Pause This Memorial Day to Thank Someone Who Died for Your Freedoms

Memorial Day

Sgt. Lawrence O’Brien (2nd from right, top row)

Memorial Day has become a lot of things, but as its very name implies, it’s not intended to be any of those things.

It’s a three-day weekend, the official start of summer in America, a chance to picnic with friends and family. Barbecue and cookout season is in full swing. What’s your favorite grill recipe?

It’s a day for parades, and perhaps a visit to the cemetery to remember our lost loved ones.

Yes, it’s all of those things, but Memorial Day was created for one very specific purpose: to remember those who gave their lives in service to their country, mostly through military service.

My father and his brothers served their country in a time of war. Thankfully, all but one survived the war and lived long lives.

We mark my father’s grave each year with the American flag, propped into a stake that bears the World War Two emblem. But if Memorial Day is to be true to its original intent, there is another grave across town I think about on this day. It’s the grave of my father’s brother which represents the sacrifice of the last full measure of devotion to our nation of the kind Memorial Day represents.

According to his military records, Lawrence O’Brien flew as a tail gunner in a B-24 aircraft on missions over Europe during World War Two. He earned several medals, including the Distinguished Flying Cross.

The Japanese attacked Pearl Harbor on December 7, 1941. My uncle officially enlisted in the U.S. Army the next day. No hesitation. He started his military career as a Private. He finished a Staff Sergeant.

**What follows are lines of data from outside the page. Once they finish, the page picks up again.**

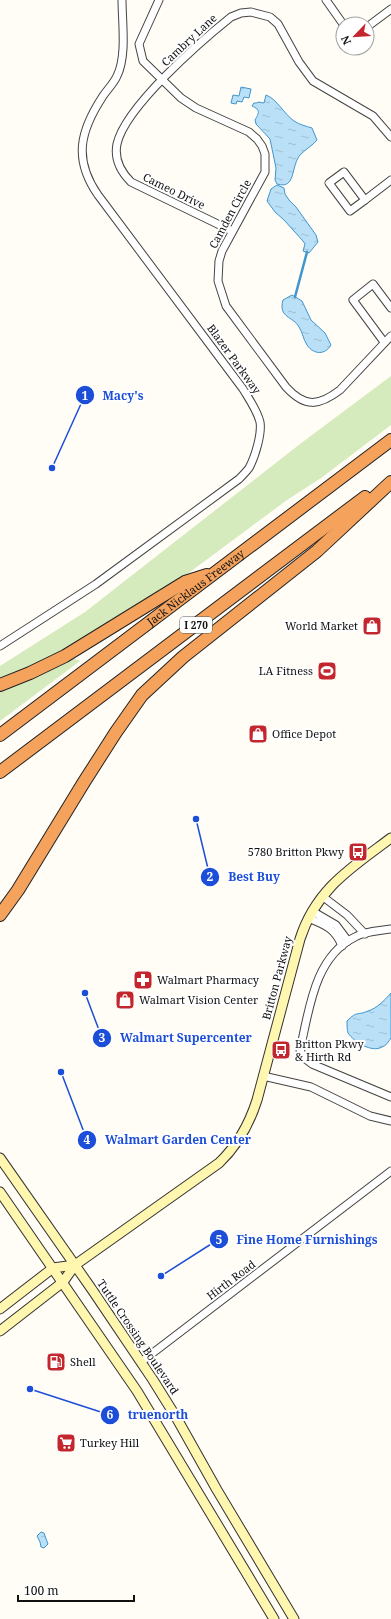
<svg xmlns="http://www.w3.org/2000/svg" width="391" height="1619" font-family="'Noto Serif',serif">
  <style>
    .grass { fill: #d5ebbd }
    .water { fill: url(#water-ripples); stroke: #3f96cf }
    .lines { fill: none; stroke-linecap: round; stroke-linejoin: round }
    .stream { stroke: #3f96cf; stroke-width: 2.5 }
    .street-casing { stroke: #444; stroke-width: 9 }
    .secondary-casing { stroke: #333; stroke-width: 11 }
    .highway-casing { stroke: #222; stroke-width: 14 }
    .street { stroke: #fff; stroke-width: 7 }
    .secondary { stroke: #fff6b0; stroke-width: 9 }
    .highway { stroke: #f5a25d; stroke-width: 12 }
    .labels { text-anchor: middle; stroke-width: 4; stroke-linejoin: round; paint-order: stroke }
    .shield { fill: #fff; stroke: #585858; stroke-width: 1 }
    .shield-label { font-size: 10px; font-weight: bold; fill: #111 }
    .street-label { font-size: 11px; fill: #111; stroke: #fff }
    .poi-label { font-size: 11px; fill: #111; stroke: #fff; text-anchor: start }
    .leader { fill: none; stroke: #1d4ed8; stroke-width: 1.5 }
    .callout-dot { fill: #1d4ed8; stroke: #fff; stroke-width: 1.5 }
    .mark-label { font-size: 12px; text-anchor: middle; font-weight: bold; fill: #fff }
    .callout-label { font-size: 12px; text-anchor: middle; font-weight: bold; fill: #1d4ed8; stroke: #fff; stroke-width: 4; stroke-linejoin: round; paint-order: stroke }
  </style>
  <defs>
    <pattern id="water-ripples" width="26" height="14" patternUnits="userSpaceOnUse"><rect width="26" height="14" fill="#b9e0f7"/><path d="M2 4q2-2 4 0t4 0M15 11q2-2 4 0t4 0" fill="none" stroke="#9ebfd3"/></pattern>
  </defs>
  <rect width="100%" height="100%" fill="#fffdf5"/>
  <g class="grass">
    <path d="M391 376V425L321 478 287 500 186 575 100 629 59 653 34 665 0 678V666L85 612 300 444Z"/>
    <path d="M72 658 80 661 0 721V692L38 676Z"/>
  </g>
  <g class="water">
    <path d="M241 87 251 89 249 98 244 97 242 102 237 101 236 104 231 103 233 95 239 96Z"/>
    <path d="M266 95C277 99 284 114 294 121 300 125 306 126 312 128L317 140C312 146 306 149 301 154 290 165 297 190 277 184L275 180 276 168 270 139 256 124 255 120C259 113 261 110 252 106L254 103H257L258 102 264 103Z"/>
    <path d="M277 185 284 188 285 194 289 200 296 207 316 235 318 242 309 253 303 251 305 244 303 241 284 220 275 212 267 201 271 189Z"/>
    <path d="M292 295 302 301 311 320 325 333 331 345C325 355 314 355 307 345 303 339 303 333 299 327 293 316 278 318 283 300Z"/>
    <path d="M391 993V1038C389 1041 386 1046 382 1047 372 1053 354 1042 348 1033 347 1030 347 1025 347 1021 358 1010 357 1016 368 1011 377 1008 384 1001 391 993Z"/>
    <path d="M41 1532 44 1533 48 1544 44 1548 41 1547 40 1542 37 1536Z"/>
  </g>
  <g class="lines">
    <path class="stream" d="M295 297 307 252"/>
    <g class="street-casing">
      <g id="street">
        <path d="M159 0 139 44 143 61 181 98 196 108 249 132 257 139 262 146 265 154V172L222 251 219 261 218 281 226 306 286 387C305 408 319 406 340 390L391 336"/>
        <path d="M326 0 343 24"/>
        <path d="M367 27 391 9"/>
        <path d="M344 172 365 200 350 211 329 183Z"/>
        <path d="M365 200 391 180"/>
        <path d="M232 231 131 182C121 172 114 159 117 144 125 107 201 41 231 17L241 13 251 12 270 17 278 24 299 62 313 81 373 116 391 137"/>
        <path d="M384 342 353 300 373 284 391 308"/>
        <path d="M0 646 96 584 239 479C242 476 246 472 249 468 255 457 262 434 260 422 257 410 249 399 243 389L98 195C73 159 80 131 103 96 107 90 114 83 117 76 127 56 122 22 122 0"/>
        <path d="M322 896 347 915 365 934"/>
        <path d="M312 911 336 925 348 941"/>
        <path d="M308 918C325 925 335 928 342 946"/>
        <path d="M391 929C379 931 365 931 355 937 314 957 309 1011 300 1050L304 1058 312 1064 391 1097"/>
        <path d="M263 1076 311 1087 370 1116 391 1121"/>
        <path d="M141 1362 391 1171"/>
      </g>
    </g>
    <g class="secondary-casing">
      <g id="secondary">
        <path d="M0 1158 93 1291 153 1380 176 1417 217 1490 294 1619"/>
        <path d="M0 1192 137 1391 274 1619"/>
        <path d="M0 1309 53 1268 75 1265"/>
        <path d="M0 1331 63 1282 75 1265 219 1163C238 1145 249 1125 257 1100L300 939C316 889 351 868 391 838"/>
      </g>
    </g>
    <g class="highway-casing">
      <g id="highway">
        <path d="M0 685 30 673 65 656 185 582 207 575"/>
        <path id="s1" d="M0 735 391 440"/>
        <path d="M0 772 365 497"/>
        <path d="M0 915 18 890 84 782 116 732 142 695 183 657 317 551 391 482"/>
      </g>
    </g>
    <use href="#street" class="street"/>
    <use href="#secondary" class="secondary"/>
    <use href="#highway" class="highway"/>
  </g>
  <defs>
    <g id="shop-square" transform="scale(1)"><rect x="-9" y="-9" width="18" height="18" rx="4" fill="#c4262e" stroke="#fff"/><path d="M-5-2.5h2.3a2.7 3.5 0 0 1 5.4 0H5L5.5 6h-11ZM-1.5-2.5h3a1.5 2.3 0 0 0-3 0Z" fill="#fff"/></g>
    <g id="stadium-square" transform="scale(1)"><rect x="-9" y="-9" width="18" height="18" rx="4" fill="#c4262e" stroke="#fff"/><path d="M0-5a6.5 5 0 1 0 0 10a6.5 5 0 1 0 0-10ZM-3.5-1.8h7v3.6h-7Z" fill="#fff"/></g>
    <g id="bus-square" transform="scale(1)"><rect x="-9" y="-9" width="18" height="18" rx="4" fill="#c4262e" stroke="#fff"/><path d="M-5-6H5V4H4V6H2V4H-2V6H-4V4H-5ZM-3.5-4V0h7V-4ZM-3.5 1.2v1.5H-2V1.2ZM2 1.2v1.5H3.5V1.2Z" fill="#fff"/></g>
    <g id="pharmacy-square" transform="scale(1)"><rect x="-9" y="-9" width="18" height="18" rx="4" fill="#c4262e" stroke="#fff"/><path d="M-2-6h4v4h4v4h-4v4h-4v-4h-4v-4h4Z" fill="#fff"/></g>
    <g id="fuel-square" transform="scale(1)"><rect x="-9" y="-9" width="18" height="18" rx="4" fill="#c4262e" stroke="#fff"/><path d="M-5.5-6h7V0h2V4h1.3V-2.5L3-4.5l.8-.8L6-3V5H2.5V1h-1V6h-7ZM-4.2-4.7v3.2H.2V-4.7Z" fill="#fff"/></g>
    <g id="supermarket-square" transform="scale(1)"><rect x="-9" y="-9" width="18" height="18" rx="4" fill="#c4262e" stroke="#fff"/><path d="M-6-5.5h2.5l.6 2H6L4.5 2H-2.5L-4.4-4H-6ZM-1.5 3.2a1.3 1.3 0 1 0 .1 0ZM3 3.2a1.3 1.3 0 1 0 .1 0Z" fill="#fff"/></g>
  </defs>
  <g fill-rule="evenodd">
    <use href="#shop-square" x="372" y="626"/>
    <use href="#stadium-square" x="327" y="671"/>
    <use href="#shop-square" x="258" y="734"/>
    <use href="#bus-square" x="358" y="852"/>
    <use href="#pharmacy-square" x="143" y="980"/>
    <use href="#shop-square" x="125" y="1000"/>
    <use href="#bus-square" x="281" y="1050"/>
    <use href="#fuel-square" x="56" y="1362"/>
    <use href="#supermarket-square" x="66" y="1443"/>
  </g>
  <g class="labels">
    <rect class="shield" x="180" y="617" width="32" height="16" rx="3"/>
    <g class="shield-label">
      <text x="196" y="629">I 270</text>
    </g>
    <g class="street-label">
      <text transform="translate(189 40) rotate(-43)" y="4">Cambry Lane</text>
      <text transform="translate(174 191) rotate(26)" y="4">Cameo Drive</text>
      <text transform="translate(230 214) rotate(-62)" y="4">Camden Circle</text>
      <text transform="translate(234 359) rotate(54)" y="4">Blazer Parkway</text>
      <text dy="4" stroke="none"><textPath href="#s1" startOffset="245">Jack Nicklaus Freeway</textPath></text>
      <text transform="translate(277 978) rotate(-75)" y="4">Britton Parkway</text>
      <text transform="translate(231 1280) rotate(-37)" y="4">Hirth Road</text>
      <text transform="translate(138 1337) rotate(56)" y="4">Tuttle Crossing Boulevard</text>
    </g>
    <g class="poi-label">
      <text x="358" y="630" text-anchor="end">World Market</text>
      <text x="313" y="675" text-anchor="end">LA Fitness</text>
      <text x="272" y="738">Office Depot</text>
      <text x="344" y="856" text-anchor="end">5780 Britton Pkwy</text>
      <text x="157" y="984">Walmart Pharmacy</text>
      <text x="139" y="1004">Walmart Vision Center</text>
      <text x="295" y="1048">Britton Pkwy<tspan x="295" dy="13">&amp; Hirth Rd</tspan></text>
      <text x="70" y="1366">Shell</text>
      <text x="80" y="1447">Turkey Hill</text>
    </g>
  </g>
  <path class="leader" d="M52 468L85 395M196 819L210 877M85 993L102 1038M61 1072L87 1140M161 1276L219 1239M30 1389L110 1415"/>
  <g class="callout-dot">
    <circle cx="52" cy="468" r="4"/>
    <circle cx="196" cy="819" r="4"/>
    <circle cx="85" cy="993" r="4"/>
    <circle cx="61" cy="1072" r="4"/>
    <circle cx="161" cy="1276" r="4"/>
    <circle cx="30" cy="1389" r="4"/>
    <circle cx="85" cy="395" r="10"/>
    <circle cx="210" cy="877" r="10"/>
    <circle cx="102" cy="1038" r="10"/>
    <circle cx="87" cy="1140" r="10"/>
    <circle cx="219" cy="1239" r="10"/>
    <circle cx="110" cy="1415" r="10"/>
  </g>
  <g class="mark-label">
    <text x="85" y="400">1</text>
    <text x="210" y="881">2</text>
    <text x="102" y="1042">3</text>
    <text x="87" y="1144">4</text>
    <text x="219" y="1244">5</text>
    <text x="110" y="1419">6</text>
  </g>
  <g class="callout-label">
    <text x="123" y="400">Macy's</text>
    <text x="254" y="881">Best Buy</text>
    <text x="186" y="1042">Walmart Supercenter</text>
    <text x="178" y="1144">Walmart Garden Center</text>
    <text x="307" y="1244">Fine Home Furnishings</text>
    <text x="158" y="1419">truenorth</text>
  </g>
  <g transform="translate(355 36) rotate(245)"><circle r="19" fill="#ffffff" stroke="#a0a0a0"/>
  <path d="M0-3L7 15L0 10L-7 15Z" fill="#c4262e"/>
  <text y="-6" font-size="11" font-weight="bold" text-anchor="middle" fill="#111111">N</text>
  </g>
  <path d="M18 1595v6h116v-6" fill="none" stroke="#111111" stroke-width="2"/>
  <text x="24" y="1595" font-size="12" fill="#111111" stroke="#ffffff" stroke-width="3" paint-order="stroke">100 m</text>
</svg>
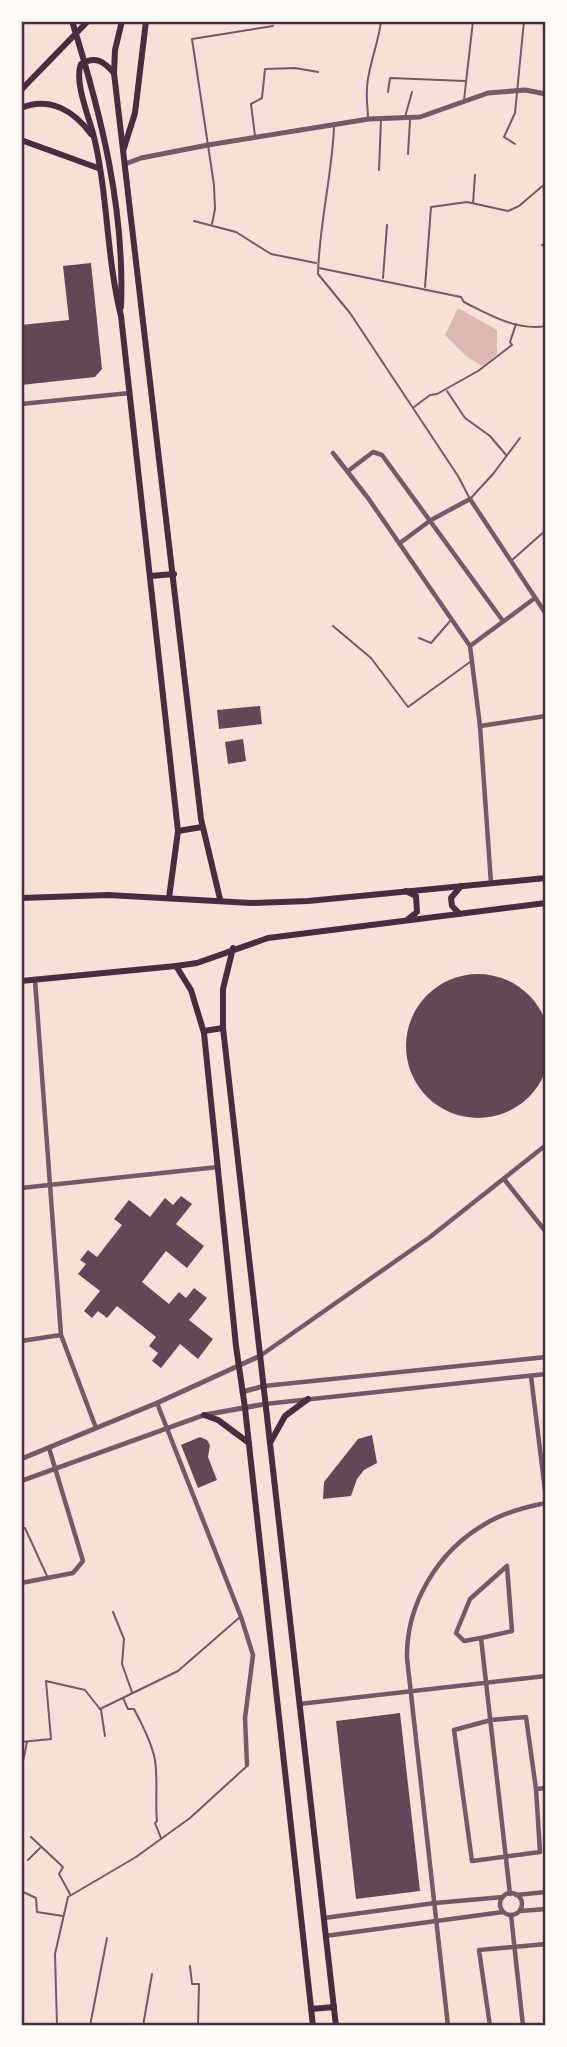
<svg xmlns="http://www.w3.org/2000/svg" width="567" height="2047" font-family="'DM Sans',sans-serif">
<style>
.water{fill:#dcb8b0}
.building{fill:#644757}
.lines{fill:none;stroke-linecap:round;stroke-linejoin:round}
.service{stroke:#755966;stroke-width:2}
.minor{stroke:#755966;stroke-width:4.5}
.tertiary{stroke:#755966;stroke-width:5}
.secondary{stroke:#4a2c40;stroke-width:6}
.primary{stroke:#4a2c40;stroke-width:6}
.neatline{fill:none;stroke:#4a2c40;stroke-width:2.5}
</style>
<rect width="100%" height="100%" fill="#f7e1d7"/>
<path class="water" d="M458 308 497 330V354L482 366 466 356 445 335Z"/>
<g class="building">
<path d="M91 263 102 369 95 377 21 385V325L69 320 63 266Z"/>
<path d="M260 706 262 724 219 729 217 710Z"/>
<path d="M243 739 246 761 228 764 225 742Z"/>
<circle cx="478" cy="1046" r="72"/>
<path d="M181 1196 192 1204 176 1224 204 1246 187 1268 166 1251 142 1282 169 1304 179 1292 186 1298 194 1288 207 1298 189 1320 213 1339 198 1359 180 1344 161 1368 152 1361 158 1353 149 1346 156 1337 117 1306 107 1318 98 1311 92 1318 84 1311 100 1291 78 1274 86 1264 80 1260 88 1250 97 1257 122 1225 114 1219 129 1200 150 1217 165 1198 173 1205Z"/>
<path d="M372 1435 377 1463 364 1470 357 1479 351 1496 323 1499 324 1482 358 1439Z"/>
<path d="M200 1437 207 1440 210 1445 208 1457 217 1480 198 1488 181 1445Z"/>
<path d="M400 1713 420 1891 356 1899 336 1721Z"/>
</g>
<g class="lines">
<g class="service">
<path d="M388 92 390 78 465 81"/>
<path d="M464 100 473 21"/>
<path d="M405 117 412 92"/>
<path d="M368 118C368 109 366 99 367 89 367 70 379 42 381 21"/>
<path d="M334 127C332 176 319 225 318 274L350 313 458 476 470 499 493 474 520 438"/>
<path d="M255 136 251 104 262 98 265 69 295 68 318 72"/>
<path d="M515 144 504 137 515 113 524 21"/>
<path d="M408 154 410 120"/>
<path d="M379 170 381 119"/>
<path d="M473 203 475 175"/>
<path d="M194 221 236 232 271 254 316 263"/>
<path d="M212 224 215 209 214 185 192 39 273 26"/>
<path d="M542 245 546 247"/>
<path d="M319 268 461 297 464 302C490 315 516 331 546 326"/>
<path d="M383 278 387 225"/>
<path d="M425 287 431 207 467 202 508 211 519 206 546 183"/>
<path d="M447 391 465 418 490 436 506 455"/>
<path d="M414 407 430 395 437 394 478 371 512 345 510 342 516 324"/>
<path d="M511 561 546 530"/>
<path d="M333 626 371 658 408 707 470 662"/>
<path d="M419 638 431 643 451 620"/>
<path d="M21 1529 25 1528 47 1576"/>
<path d="M113 1612 124 1639 122 1664 132 1692"/>
<path d="M123 1698 128 1709H134C142 1724 152 1743 155 1760 158 1780 155 1801 157 1821L155 1823 161 1838"/>
<path d="M100 1709 178 1671 240 1617"/>
<path d="M101 1710 105 1736"/>
<path d="M21 1742 51 1739 46 1681 85 1690 100 1709"/>
<path d="M21 1771 27 1742"/>
<path d="M31 1837 63 1867 59 1874 70 1894"/>
<path d="M28 1860 40 1848"/>
<path d="M21 1891 36 1898 37 1912 63 1916"/>
<path d="M190 1966 192 1984H199L198 2026"/>
<path d="M57 2026 55 1954 68 1897 136 1857 190 1818 247 1766"/>
<path d="M90 2026 107 1938"/>
<path d="M143 2026 152 1974"/>
</g>
<g class="minor">
<path d="M21 404 130 393"/>
<path d="M333 453 368 498 470 646 480 726 491 883"/>
<path d="M348 471 373 452 382 455 503 621"/>
<path d="M400 543 431 520 470 499 546 614"/>
<path d="M470 646 535 598"/>
<path d="M480 726 546 716"/>
<path d="M35 980 61 1335 96 1428"/>
<path d="M504 1179 546 1232"/>
<path d="M21 1188 218 1167"/>
<path d="M21 1341 61 1335"/>
<path d="M260 1356 430 1237 546 1145"/>
<path d="M531 1376 546 1499"/>
<path d="M264 1386 546 1357"/>
<path d="M157 1403 241 1617 253 1655 245 1718 247 1765"/>
<path d="M265 1404 546 1374"/>
<path d="M21 1583 73 1573 83 1561 49 1448"/>
<path d="M481 1638 464 1641 456 1633 470 1599 507 1566 512 1631 481 1638 510 1894"/>
<path d="M299 1704 546 1676"/>
<path d="M526 1717 536 1789 540 1852 472 1861 454 1730 491 1720Z"/>
<path d="M536 1789 546 1788"/>
<circle cx="511" cy="1904" r="11"/>
<path d="M516 1895 546 1892"/>
<path d="M520 1911 546 1909"/>
<path d="M511 1915 523 2026"/>
<path d="M324 1918 435 1903 503 1897"/>
<path d="M325 1936 503 1912"/>
<path d="M448 2026 407 1658C406 1604 438 1551 485 1524 503 1513 525 1507 546 1503"/>
<path d="M490 2026 479 1950 546 1944"/>
</g>
<g class="tertiary">
<path d="M125 164 141 158 208 145 369 119 420 117 488 93 525 90 546 94"/>
<path d="M242 1392 264 1386"/>
<path d="M21 1459 157 1403 260 1356"/>
<path d="M21 1481 204 1415 265 1404"/>
</g>
<g class="secondary">
<path d="M72 21C101 114 125 209 121 307"/>
<path d="M122 21 115 50 114 73 201 819 220 899"/>
<path d="M114 73C104 62 96 55 81 64 74 80 88 115 93 133 108 192 106 256 121 316L178 831 169 898"/>
<path d="M21 108C50 96 74 111 91 134"/>
<path d="M150 576 174 574"/>
<path d="M178 831 202 827"/>
<path d="M406 891 416 896 417 912 408 919"/>
<path d="M21 898 108 895 251 903 308 901 546 878"/>
<path d="M460 914 452 906 451 898 461 886"/>
<path d="M233 948 223 989V1028L336 2026"/>
<path d="M176 966 191 990 204 1033 236 1346 245 1408 313 2026"/>
<path d="M21 981 176 966 197 963 268 938 546 903"/>
<path d="M204 1031 223 1028"/>
<path d="M204 1415 218 1420 249 1443"/>
<path d="M270 1443 285 1416 308 1399"/>
<path d="M311 2009 334 2007"/>
</g>
<g class="primary">
<path d="M21 90 88 21"/>
<path d="M21 140 98 168"/>
<path d="M123 151 135 113 146 21"/>
</g>
</g>
<rect width="567" height="2047" fill="none" stroke="#fffaf5" stroke-width="46"/>
<rect x="23" y="23" width="521" height="2001" class="neatline"/>
</svg>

He was 25 years old as the war neared its end. My uncle died on the ground somewhere in Germany for reasons the Army never quite explained. All we know is he died in uniform and was buried with full military honors.

My father would share stories of his older brother. He was a kind and caring person who had spent the years before the war working as a laborer in a steel mill in Pittsburgh. He was dependable and even before the war exhibited a sense of duty to his family, always looking after his younger brothers. He was a friend and a confidant to my dad. He was loved.

It would be disingenuous for me to wax emotionally for an uncle I never had the chance to meet. He was gone long before I was born. But I am here, and he is there. And this is Memorial Day.

My uncle is my connection to this day where we pay respect to those who not only were willing, but who actually did sacrifice their lives for something bigger than themselves, our country and our freedoms.

For that I do feel a tremendous amount of grateful emotion. The very least I can do – we can do – on Memorial Day is to remember someone who at some point decided to lay down his or her life for people they would never meet – us. We owe it to them to remember them, to thank them, and to take very seriously the freedoms they died for, and to be the people deserving of their ultimate sacrifice.